◆ PROBLEM
There is material below. Print exactly the lines starting at the line with "left eye: (1326, 434)" and ending at the line with "left back paw: (2418, 1157)", ends included, and no others.

##########

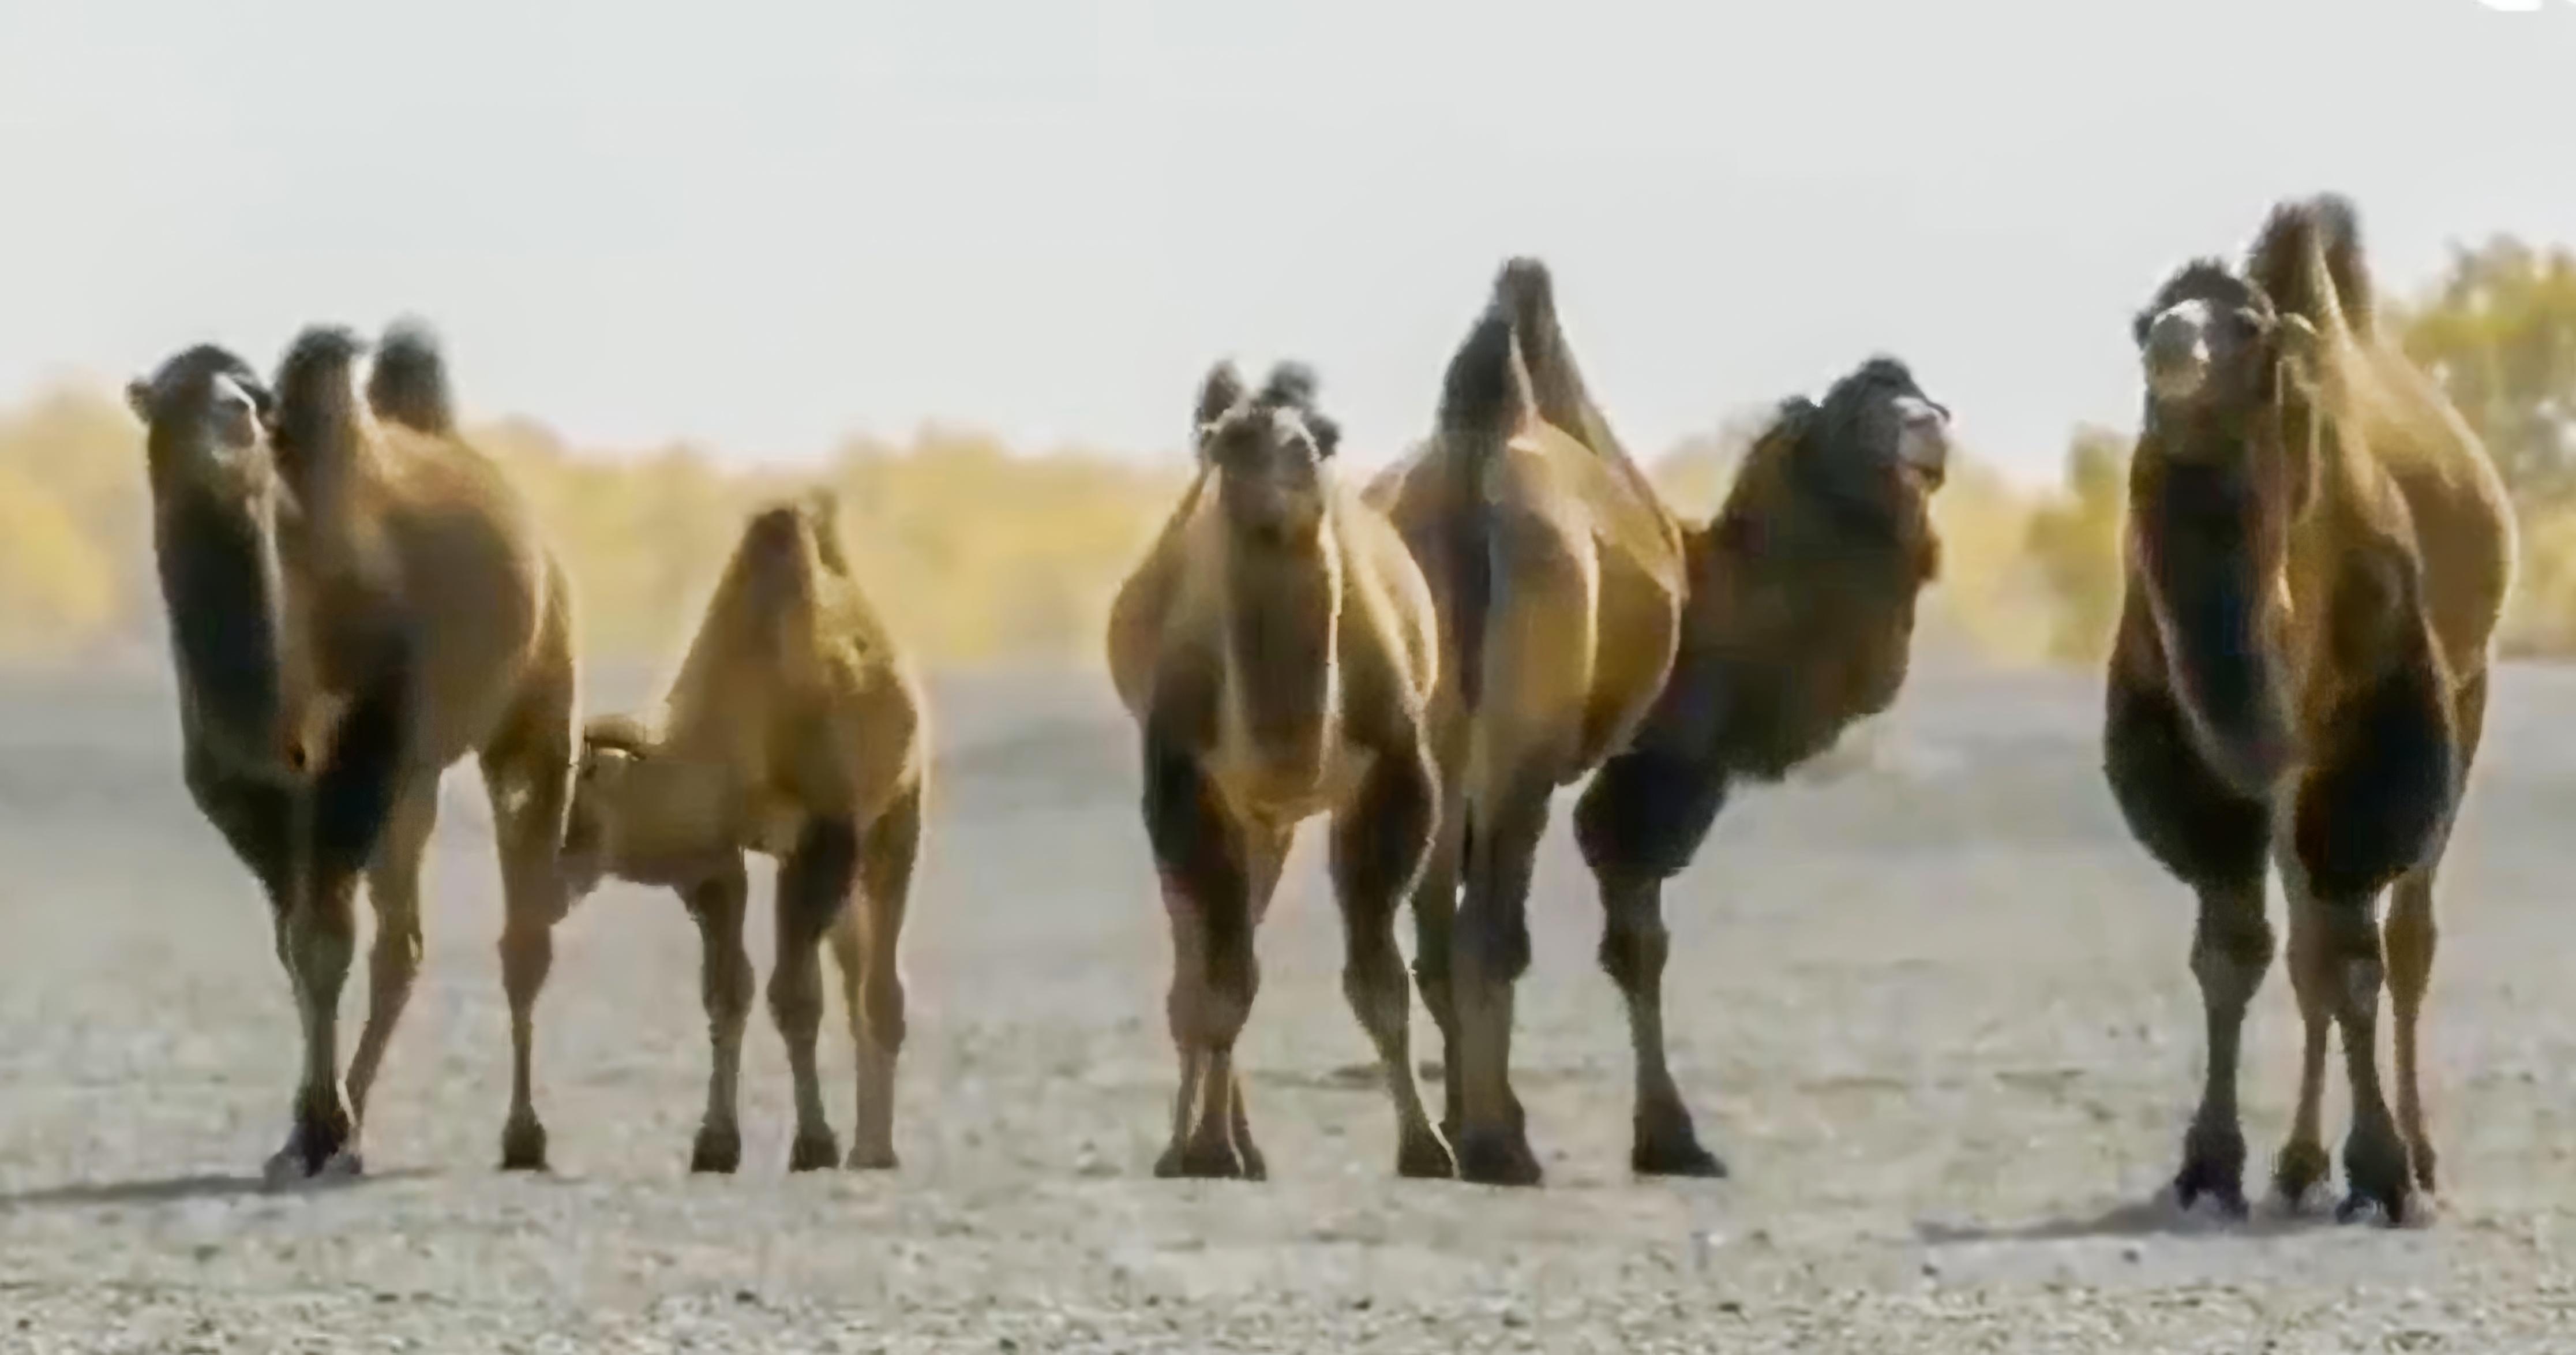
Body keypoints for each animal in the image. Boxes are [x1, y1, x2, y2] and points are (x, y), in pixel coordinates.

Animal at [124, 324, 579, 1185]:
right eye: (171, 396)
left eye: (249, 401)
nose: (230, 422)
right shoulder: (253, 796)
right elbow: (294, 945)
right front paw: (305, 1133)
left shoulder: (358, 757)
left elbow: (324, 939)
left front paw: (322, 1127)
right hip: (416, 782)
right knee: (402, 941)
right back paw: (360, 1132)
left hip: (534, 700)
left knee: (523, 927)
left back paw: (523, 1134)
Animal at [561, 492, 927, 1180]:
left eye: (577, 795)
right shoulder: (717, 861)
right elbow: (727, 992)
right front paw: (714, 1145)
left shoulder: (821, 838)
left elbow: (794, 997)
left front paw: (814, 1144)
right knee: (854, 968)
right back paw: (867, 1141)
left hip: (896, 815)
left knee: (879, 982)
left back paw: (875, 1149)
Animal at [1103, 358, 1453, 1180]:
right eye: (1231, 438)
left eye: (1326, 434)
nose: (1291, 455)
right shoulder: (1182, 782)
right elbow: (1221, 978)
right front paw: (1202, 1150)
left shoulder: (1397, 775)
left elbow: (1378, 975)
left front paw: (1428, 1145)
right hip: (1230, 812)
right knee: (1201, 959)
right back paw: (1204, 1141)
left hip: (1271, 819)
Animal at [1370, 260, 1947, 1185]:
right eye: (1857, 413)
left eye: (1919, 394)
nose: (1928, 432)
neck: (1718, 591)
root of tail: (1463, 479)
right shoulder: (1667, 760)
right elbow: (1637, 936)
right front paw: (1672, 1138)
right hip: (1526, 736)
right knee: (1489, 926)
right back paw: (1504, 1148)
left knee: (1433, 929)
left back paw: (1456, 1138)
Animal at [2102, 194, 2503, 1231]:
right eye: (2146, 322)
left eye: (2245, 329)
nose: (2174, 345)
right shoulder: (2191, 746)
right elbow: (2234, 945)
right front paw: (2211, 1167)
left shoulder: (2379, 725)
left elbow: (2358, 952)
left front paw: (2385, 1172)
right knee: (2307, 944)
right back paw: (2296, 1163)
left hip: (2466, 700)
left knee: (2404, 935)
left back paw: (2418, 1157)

##########

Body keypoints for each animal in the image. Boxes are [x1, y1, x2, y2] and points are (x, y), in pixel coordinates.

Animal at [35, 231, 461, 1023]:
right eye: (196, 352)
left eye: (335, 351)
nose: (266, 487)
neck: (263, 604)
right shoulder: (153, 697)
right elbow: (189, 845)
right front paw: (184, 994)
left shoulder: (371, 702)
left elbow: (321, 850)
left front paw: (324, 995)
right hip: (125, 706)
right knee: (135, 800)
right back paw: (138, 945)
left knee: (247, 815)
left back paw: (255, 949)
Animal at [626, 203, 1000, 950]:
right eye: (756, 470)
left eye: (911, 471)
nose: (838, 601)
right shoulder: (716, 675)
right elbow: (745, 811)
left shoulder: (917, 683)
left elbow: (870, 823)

##########

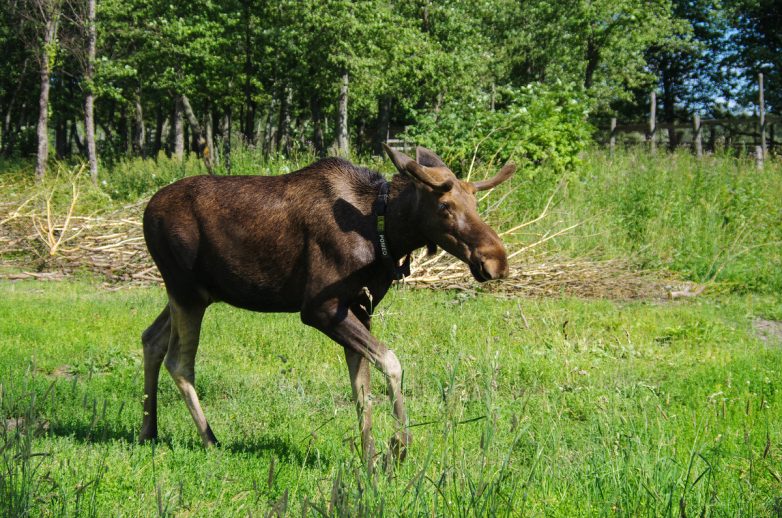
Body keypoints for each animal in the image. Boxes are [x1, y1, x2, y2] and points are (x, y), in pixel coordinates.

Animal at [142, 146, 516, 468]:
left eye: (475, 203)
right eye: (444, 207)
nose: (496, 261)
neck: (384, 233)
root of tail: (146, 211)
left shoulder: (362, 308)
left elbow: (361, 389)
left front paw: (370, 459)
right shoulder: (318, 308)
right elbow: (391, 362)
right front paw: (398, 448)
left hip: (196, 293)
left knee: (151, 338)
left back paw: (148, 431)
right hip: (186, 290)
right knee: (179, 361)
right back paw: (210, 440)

##########

◆ OUTPUT OF THE EXERCISE
left eye: (1326, 434)
nose: (1291, 455)
right shoulder: (1182, 782)
right elbow: (1221, 978)
right front paw: (1202, 1150)
left shoulder: (1397, 775)
left elbow: (1378, 975)
left front paw: (1428, 1145)
right hip: (1230, 812)
right knee: (1201, 959)
right back paw: (1204, 1141)
left hip: (1271, 819)
Animal at [1370, 260, 1947, 1185]:
right eye: (1857, 413)
left eye: (1919, 394)
nose: (1928, 432)
neck: (1718, 591)
root of tail: (1463, 479)
right shoulder: (1667, 760)
right elbow: (1637, 936)
right front paw: (1672, 1138)
right hip: (1526, 736)
right knee: (1489, 926)
right back paw: (1504, 1148)
left knee: (1433, 929)
left back paw: (1456, 1138)
Animal at [2102, 194, 2503, 1231]:
right eye: (2146, 322)
left eye: (2245, 329)
nose: (2174, 345)
right shoulder: (2191, 746)
right elbow: (2234, 945)
right front paw: (2211, 1167)
left shoulder: (2379, 725)
left elbow: (2358, 952)
left front paw: (2385, 1172)
right knee: (2307, 944)
right back paw: (2296, 1163)
left hip: (2466, 700)
left knee: (2404, 935)
left back paw: (2418, 1157)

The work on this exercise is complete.